> **Questions on the material**
A - According to the text on protein-ligand cofolding, which forcefield is used to minimize the RFAA structures?
B - Name every cofolding model that the text on protein-ligand cofolding says is tested.
C - Carry on the text about protein-ligand cofolding from the point where it stops.

> **Extract to read**
+ + + + + + +
Protein-ligand cofolding

Several structure prediction models have recently incorporated the description of more general biomolecular assemblies beyond simple protein polypeptide chains, including the capability of cofolding a protein and small molecule simultaneously and predict all corresponding atomic coordinates [35,36,37,38,39,40]. We test three such models, Umol [36], RoseTTAFold All-Atom (RFAA) [38] and Chai-1 [37]. Unlike the docking methods described in previous sections, Umol, RFAA and Chai-1 will return a protein different to that in the crystal structure and the protein structure is also an output of the model.

Cofolding is a complex problem and, whilst there has been much progress recently, it is still a relatively nascent field. As a result, it is not uncommon for the output structures to have issues such as steric clashes, overabundance of cis-peptide bonds or gaps in the protein, or to fail to preserve the chemistry of the input ligand (e.g., flipped stereochemistry). By default, Umol performs postprocessing in a attempt to fix this whereby it generates conformers of the input ligand and then returns the conformer with the best Kabsch alignment against the predicted atom positions. This approach guarantees the chemistry of the output ligand matches the chemistry of the input ligand. Finally, Umol then places hydrogens and uses OpenMM [41] to optimise the protein-ligand system and it is this optimised complex that we use in our subsequent analysis.

In contrast, RFAA does no such postprocessing out of the box. Consequently, we often find that the output ligand either has invalid stereochemistry or it has valid stereochemistry (making it PB-valid) but this stereochemistry is different to that of the input ligand. To ensure we are assessing the correct ligand, and for consistency with Umol, we add a similar postprocessing pipeline to RFAA, but with minimization in the YASARA2 forcefield [42], which we found to be more tolerant than OpenMM to unphysical structures.

For our comparisons with Chai-1, we use as is the dataset of predicted PoseBuster structures provided by the authors in Section 6.2 of [37].

Data and metrics

The original PoseBusters test suite identified 308 high-quality protein-ligand complexes released after 2021 and therefore outside the training data of most ML methods [3]. We excluded 37 data points due to limitations in compute time for cofolding involving large targets, and 10 due to either structure preparation or forcefield failures. A further 7 targets were found to have no relevant interactions in the crystal pose (corresponding to the 2.7% of crystal structures with 0 interactions seen in Appendix A Fig. 8), which arises when the ligand and pocket residues exclusively have hydrophobic interactions which we do not calculate, or the interactions in the complex are slightly outside of the distance and angles thresholds used to generate PLIFs. Altogether, this leaves 254 PoseBuster complexes for our analysis. Detailed information on compute resources used for this benchmark are given in Appendix B.
+ + + + + + +
> **Dataset**
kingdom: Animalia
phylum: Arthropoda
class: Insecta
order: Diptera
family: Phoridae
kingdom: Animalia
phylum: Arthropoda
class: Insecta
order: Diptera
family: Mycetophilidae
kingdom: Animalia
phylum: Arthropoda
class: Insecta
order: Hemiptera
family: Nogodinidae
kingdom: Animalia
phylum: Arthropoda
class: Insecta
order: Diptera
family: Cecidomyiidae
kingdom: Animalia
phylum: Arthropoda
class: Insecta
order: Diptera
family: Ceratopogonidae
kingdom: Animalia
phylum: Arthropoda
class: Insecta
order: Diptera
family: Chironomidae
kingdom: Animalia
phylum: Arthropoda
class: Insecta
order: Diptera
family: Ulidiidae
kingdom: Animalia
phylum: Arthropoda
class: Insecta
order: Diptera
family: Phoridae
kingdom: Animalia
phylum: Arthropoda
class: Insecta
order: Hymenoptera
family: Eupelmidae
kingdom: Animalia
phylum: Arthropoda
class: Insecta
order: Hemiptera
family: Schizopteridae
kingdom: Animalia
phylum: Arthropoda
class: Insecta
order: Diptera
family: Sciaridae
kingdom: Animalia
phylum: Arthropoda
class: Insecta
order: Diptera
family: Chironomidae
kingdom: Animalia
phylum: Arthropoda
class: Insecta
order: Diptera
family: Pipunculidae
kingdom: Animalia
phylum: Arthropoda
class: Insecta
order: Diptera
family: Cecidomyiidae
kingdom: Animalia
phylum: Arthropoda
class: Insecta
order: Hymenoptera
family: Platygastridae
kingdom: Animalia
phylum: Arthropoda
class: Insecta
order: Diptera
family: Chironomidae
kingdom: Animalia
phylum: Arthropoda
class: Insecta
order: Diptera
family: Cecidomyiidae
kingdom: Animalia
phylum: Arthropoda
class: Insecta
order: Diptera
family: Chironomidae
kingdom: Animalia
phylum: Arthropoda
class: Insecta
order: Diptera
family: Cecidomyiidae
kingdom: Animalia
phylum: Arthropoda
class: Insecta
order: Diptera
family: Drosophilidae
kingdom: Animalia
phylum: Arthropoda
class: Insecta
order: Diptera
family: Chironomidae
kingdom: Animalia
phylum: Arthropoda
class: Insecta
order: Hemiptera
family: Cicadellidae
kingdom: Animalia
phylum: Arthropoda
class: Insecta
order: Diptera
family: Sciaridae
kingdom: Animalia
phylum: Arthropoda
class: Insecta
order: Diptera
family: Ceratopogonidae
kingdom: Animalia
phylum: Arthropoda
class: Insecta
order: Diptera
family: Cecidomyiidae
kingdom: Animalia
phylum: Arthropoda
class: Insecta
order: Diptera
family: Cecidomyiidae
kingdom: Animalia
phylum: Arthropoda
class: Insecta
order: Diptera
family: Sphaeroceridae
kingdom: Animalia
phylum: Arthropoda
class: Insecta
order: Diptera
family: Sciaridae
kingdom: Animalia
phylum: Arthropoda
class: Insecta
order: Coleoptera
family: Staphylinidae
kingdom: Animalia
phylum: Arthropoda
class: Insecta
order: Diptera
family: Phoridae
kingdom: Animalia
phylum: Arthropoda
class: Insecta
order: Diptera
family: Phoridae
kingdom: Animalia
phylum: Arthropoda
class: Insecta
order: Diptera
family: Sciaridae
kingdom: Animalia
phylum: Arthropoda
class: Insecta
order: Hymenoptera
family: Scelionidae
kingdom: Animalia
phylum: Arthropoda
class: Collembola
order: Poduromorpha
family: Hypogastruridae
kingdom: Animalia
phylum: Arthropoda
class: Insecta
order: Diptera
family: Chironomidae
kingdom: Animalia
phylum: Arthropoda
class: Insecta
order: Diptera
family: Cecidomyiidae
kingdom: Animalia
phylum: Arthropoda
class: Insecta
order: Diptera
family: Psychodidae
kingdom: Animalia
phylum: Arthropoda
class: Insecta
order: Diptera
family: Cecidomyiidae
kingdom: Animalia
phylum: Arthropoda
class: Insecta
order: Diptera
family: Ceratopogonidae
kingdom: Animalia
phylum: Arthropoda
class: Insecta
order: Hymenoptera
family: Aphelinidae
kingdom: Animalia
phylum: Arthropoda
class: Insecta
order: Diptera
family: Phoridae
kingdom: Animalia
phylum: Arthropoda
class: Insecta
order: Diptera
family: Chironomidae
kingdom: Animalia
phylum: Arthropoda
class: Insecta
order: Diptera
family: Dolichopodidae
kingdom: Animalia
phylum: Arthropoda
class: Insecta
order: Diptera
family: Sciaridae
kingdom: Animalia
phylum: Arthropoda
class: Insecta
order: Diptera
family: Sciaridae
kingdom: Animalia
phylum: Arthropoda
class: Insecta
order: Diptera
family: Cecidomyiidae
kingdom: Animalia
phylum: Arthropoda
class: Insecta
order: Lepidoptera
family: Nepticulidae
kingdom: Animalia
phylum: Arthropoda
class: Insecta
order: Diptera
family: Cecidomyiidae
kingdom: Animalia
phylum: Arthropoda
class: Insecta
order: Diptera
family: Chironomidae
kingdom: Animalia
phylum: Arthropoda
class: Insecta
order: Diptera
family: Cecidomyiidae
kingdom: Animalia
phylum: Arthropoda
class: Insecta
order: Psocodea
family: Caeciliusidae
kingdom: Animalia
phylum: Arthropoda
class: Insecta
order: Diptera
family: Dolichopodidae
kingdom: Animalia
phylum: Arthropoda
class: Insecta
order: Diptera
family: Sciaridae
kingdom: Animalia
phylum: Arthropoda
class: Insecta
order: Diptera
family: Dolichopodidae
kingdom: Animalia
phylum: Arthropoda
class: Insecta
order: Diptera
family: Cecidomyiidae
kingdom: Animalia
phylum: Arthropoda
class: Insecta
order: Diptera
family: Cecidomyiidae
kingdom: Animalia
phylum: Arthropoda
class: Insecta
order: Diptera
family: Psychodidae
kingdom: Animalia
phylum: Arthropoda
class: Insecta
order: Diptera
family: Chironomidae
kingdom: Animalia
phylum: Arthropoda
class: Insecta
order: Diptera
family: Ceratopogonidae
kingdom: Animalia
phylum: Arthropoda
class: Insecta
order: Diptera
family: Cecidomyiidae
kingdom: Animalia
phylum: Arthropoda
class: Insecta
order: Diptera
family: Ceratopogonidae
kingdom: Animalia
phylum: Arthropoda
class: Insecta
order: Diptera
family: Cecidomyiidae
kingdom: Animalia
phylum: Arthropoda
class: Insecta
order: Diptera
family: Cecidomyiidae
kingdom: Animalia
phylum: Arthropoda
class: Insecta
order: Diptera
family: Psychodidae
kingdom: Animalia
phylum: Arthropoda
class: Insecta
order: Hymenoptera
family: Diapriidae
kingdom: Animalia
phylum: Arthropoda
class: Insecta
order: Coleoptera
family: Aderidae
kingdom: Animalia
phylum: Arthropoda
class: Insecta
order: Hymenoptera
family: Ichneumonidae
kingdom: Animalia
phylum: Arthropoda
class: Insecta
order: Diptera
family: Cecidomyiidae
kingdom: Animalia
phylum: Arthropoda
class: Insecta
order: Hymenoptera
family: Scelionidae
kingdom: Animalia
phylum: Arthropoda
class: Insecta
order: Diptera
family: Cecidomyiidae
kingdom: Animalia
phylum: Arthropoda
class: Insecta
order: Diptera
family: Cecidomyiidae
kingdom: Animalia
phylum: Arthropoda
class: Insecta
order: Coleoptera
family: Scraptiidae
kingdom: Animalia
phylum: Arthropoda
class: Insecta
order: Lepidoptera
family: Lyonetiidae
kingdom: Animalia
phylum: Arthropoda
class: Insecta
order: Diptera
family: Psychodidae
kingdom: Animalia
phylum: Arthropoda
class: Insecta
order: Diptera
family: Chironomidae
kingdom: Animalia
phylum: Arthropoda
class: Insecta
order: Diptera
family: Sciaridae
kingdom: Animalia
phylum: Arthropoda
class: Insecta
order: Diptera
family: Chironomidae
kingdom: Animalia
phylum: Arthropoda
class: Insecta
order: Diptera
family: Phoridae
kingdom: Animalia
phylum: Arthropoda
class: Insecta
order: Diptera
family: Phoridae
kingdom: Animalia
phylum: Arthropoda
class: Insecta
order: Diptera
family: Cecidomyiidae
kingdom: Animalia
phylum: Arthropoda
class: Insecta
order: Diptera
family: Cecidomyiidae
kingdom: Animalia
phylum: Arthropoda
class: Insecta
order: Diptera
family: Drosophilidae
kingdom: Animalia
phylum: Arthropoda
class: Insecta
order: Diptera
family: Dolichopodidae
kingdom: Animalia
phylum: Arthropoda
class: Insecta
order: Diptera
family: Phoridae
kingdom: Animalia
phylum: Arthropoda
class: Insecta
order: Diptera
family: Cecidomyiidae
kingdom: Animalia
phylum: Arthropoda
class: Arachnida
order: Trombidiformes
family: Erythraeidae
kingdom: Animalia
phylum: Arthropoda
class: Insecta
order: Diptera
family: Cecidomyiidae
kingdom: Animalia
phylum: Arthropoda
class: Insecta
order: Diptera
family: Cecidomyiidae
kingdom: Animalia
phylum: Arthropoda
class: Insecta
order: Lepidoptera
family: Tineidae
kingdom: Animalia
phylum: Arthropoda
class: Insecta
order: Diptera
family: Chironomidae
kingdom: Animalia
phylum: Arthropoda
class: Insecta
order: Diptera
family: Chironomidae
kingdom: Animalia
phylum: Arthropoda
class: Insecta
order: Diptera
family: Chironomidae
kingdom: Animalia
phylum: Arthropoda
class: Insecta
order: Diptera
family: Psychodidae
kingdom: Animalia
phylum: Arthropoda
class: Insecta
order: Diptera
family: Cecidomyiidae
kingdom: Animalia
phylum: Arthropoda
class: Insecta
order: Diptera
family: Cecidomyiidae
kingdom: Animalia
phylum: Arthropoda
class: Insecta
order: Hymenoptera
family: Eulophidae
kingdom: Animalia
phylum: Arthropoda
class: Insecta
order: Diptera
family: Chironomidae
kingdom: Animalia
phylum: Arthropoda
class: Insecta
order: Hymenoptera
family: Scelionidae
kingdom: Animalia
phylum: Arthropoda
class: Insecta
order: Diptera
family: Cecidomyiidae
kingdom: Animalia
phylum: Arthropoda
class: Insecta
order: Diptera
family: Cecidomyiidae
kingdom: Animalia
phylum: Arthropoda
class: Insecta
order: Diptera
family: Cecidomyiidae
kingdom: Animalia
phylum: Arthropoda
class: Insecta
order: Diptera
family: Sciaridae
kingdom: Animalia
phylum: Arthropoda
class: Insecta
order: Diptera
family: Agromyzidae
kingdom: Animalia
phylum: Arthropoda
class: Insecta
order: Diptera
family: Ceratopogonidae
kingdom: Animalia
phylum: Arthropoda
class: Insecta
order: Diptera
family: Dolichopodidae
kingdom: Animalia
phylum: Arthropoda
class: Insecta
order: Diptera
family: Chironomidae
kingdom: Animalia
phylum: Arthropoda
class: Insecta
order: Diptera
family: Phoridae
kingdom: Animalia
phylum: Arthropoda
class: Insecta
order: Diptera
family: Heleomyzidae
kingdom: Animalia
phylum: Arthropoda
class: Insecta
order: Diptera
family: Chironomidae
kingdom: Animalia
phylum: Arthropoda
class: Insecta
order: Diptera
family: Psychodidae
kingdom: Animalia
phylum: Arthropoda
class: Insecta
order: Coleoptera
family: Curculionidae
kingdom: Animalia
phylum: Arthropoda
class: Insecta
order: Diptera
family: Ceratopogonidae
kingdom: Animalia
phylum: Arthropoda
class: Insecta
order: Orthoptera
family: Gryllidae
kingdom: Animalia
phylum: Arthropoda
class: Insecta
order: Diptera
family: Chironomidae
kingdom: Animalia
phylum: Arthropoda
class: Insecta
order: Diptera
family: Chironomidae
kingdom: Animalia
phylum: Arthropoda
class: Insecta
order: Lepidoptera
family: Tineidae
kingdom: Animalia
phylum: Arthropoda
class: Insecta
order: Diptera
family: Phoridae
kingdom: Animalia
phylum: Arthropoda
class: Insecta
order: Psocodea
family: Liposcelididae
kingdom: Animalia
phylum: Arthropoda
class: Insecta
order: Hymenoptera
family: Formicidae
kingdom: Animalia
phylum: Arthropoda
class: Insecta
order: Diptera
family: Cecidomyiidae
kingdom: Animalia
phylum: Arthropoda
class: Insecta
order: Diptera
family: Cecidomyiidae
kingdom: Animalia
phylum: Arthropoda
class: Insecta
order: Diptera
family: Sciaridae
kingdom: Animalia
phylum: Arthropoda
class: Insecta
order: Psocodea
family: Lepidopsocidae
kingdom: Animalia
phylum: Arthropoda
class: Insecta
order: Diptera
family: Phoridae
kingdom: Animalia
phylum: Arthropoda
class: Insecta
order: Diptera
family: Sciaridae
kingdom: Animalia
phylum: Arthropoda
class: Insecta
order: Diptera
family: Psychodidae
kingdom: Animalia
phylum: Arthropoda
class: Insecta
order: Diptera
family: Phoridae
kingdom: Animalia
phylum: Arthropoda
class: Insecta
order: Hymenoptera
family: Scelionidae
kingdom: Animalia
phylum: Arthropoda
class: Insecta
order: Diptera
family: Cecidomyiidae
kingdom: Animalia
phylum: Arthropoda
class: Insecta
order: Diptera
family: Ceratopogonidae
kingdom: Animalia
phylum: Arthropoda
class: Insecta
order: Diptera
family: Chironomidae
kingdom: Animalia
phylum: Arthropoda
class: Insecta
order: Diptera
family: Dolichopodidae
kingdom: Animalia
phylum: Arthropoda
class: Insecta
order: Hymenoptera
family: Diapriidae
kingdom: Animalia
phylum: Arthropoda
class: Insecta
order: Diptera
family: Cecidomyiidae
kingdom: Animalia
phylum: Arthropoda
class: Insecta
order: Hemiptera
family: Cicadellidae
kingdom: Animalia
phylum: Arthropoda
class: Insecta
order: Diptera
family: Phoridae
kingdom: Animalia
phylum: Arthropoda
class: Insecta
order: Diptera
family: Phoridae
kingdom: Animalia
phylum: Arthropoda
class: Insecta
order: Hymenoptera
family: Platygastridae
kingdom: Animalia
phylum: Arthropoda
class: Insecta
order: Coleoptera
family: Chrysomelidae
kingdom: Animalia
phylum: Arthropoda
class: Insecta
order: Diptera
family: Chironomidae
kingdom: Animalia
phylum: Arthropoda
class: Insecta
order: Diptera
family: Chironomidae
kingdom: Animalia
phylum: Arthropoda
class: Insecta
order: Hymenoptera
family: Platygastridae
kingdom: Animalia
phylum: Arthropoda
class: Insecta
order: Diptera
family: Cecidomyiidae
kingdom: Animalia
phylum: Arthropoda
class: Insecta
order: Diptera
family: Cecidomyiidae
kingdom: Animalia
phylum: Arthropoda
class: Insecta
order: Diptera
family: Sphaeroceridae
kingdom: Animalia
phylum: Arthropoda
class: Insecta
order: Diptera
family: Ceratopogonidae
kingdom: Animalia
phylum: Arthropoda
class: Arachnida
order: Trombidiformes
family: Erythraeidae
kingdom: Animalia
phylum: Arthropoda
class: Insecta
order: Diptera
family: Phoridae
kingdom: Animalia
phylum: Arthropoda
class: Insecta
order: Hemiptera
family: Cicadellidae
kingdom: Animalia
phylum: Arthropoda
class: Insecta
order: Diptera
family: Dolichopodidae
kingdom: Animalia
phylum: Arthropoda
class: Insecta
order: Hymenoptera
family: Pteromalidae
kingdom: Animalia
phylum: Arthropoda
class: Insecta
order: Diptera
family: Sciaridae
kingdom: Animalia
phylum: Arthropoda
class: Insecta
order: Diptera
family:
+ + + + + + +
> **Answers to the exercises**
A - The YASARA2 forcefield.

B - Umol, RoseTTAFold All-Atom (RFAA), Chai-1

C -
We run each of the methods on the PoseBusters dataset and record the following properties

  • RMSD to crystal pose

  • PoseBuster validity

  • PLIFs of the predicted pose

The central contribution of this paper is the introduction of a PLIF recovery rate metric. This metric measures the fraction of interactions in the crystal pose that are successfully replicated in the docked or cofolded pose, as measured by PLIFs generated by ProLIF (see Sect. Protein-ligand interaction fingerprint), and captures how well each method can account for protein-ligand interactions. Concretely,

$$\text {PLIF Recovery} = \frac{\sum _{i,r}{\min (C_{i,r}, P_{i,r})}}{\sum _{i,r} C_{i,r}}$$

where \(C_{i,r}\) and \(P_{i,r}\) correspond to the counts for interaction type i and residue r in the crystal structure and docked/cofolded pose respectively. To be concrete, if we consider \(i=\text {H-bond}\) interactions with residue \(r=\text {TYR123}\) and find that the crystal structure has 3 such interactions whilst the docked/cofolded pose has just 1 such interaction then we contribute \(\min {(3,1)}=1\) to the sum in the numerator. Since the numbering and chain used for residues may differ between the crystal structure and docked/cofolded pose, we perform a systematic sequence alignment of the relevant chains to correct these differences.

Results

We now turn to the evaluation of interaction recovery in predicted ligand poses with classical docking, ML docking and protein-ligand cofolding on the PoseBusters dataset.

PoseBusters benchmark

Fig. 2
figure 2

The ratio of predicted protein-ligand complex structures for each model passing checks on ligand positioning (RMSD\(\le\)2Å), physicality (PoseBuster-valid) and interaction recovery (PLIF-valid)

Full size image

Figure 2 shows the overall results of the six methods on the PoseBusters benchmark set. As in the original PoseBusters paper [3], we show performance according to different metrics. The striped region shows the percentage of poses with RMSD\(\le\)2Å, whilst the coarse crosschecked region shows the percentage of poses that are also physically plausible and successfully pass the PoseBuster validity checks. Our new additions are the fine crosschecked and solid regions which show the percentage of poses that are additionally “PLIF-valid” and succeed in also recovering at least 50% and 100% of the interactions present in the crystal pose respectively.

Figure 2 shows that GOLD performs best across all metrics and does substantially better than the ML methods, even on the RMSD criteria alone. This is because we perform structure preparation on the protein before docking as described in Sect. Classical docking algorithms. This is more typical of how traditional docking tools are used in a drug discovery campaign, while classical methods are often used somewhat naively when benchmarking ML algorithms [43].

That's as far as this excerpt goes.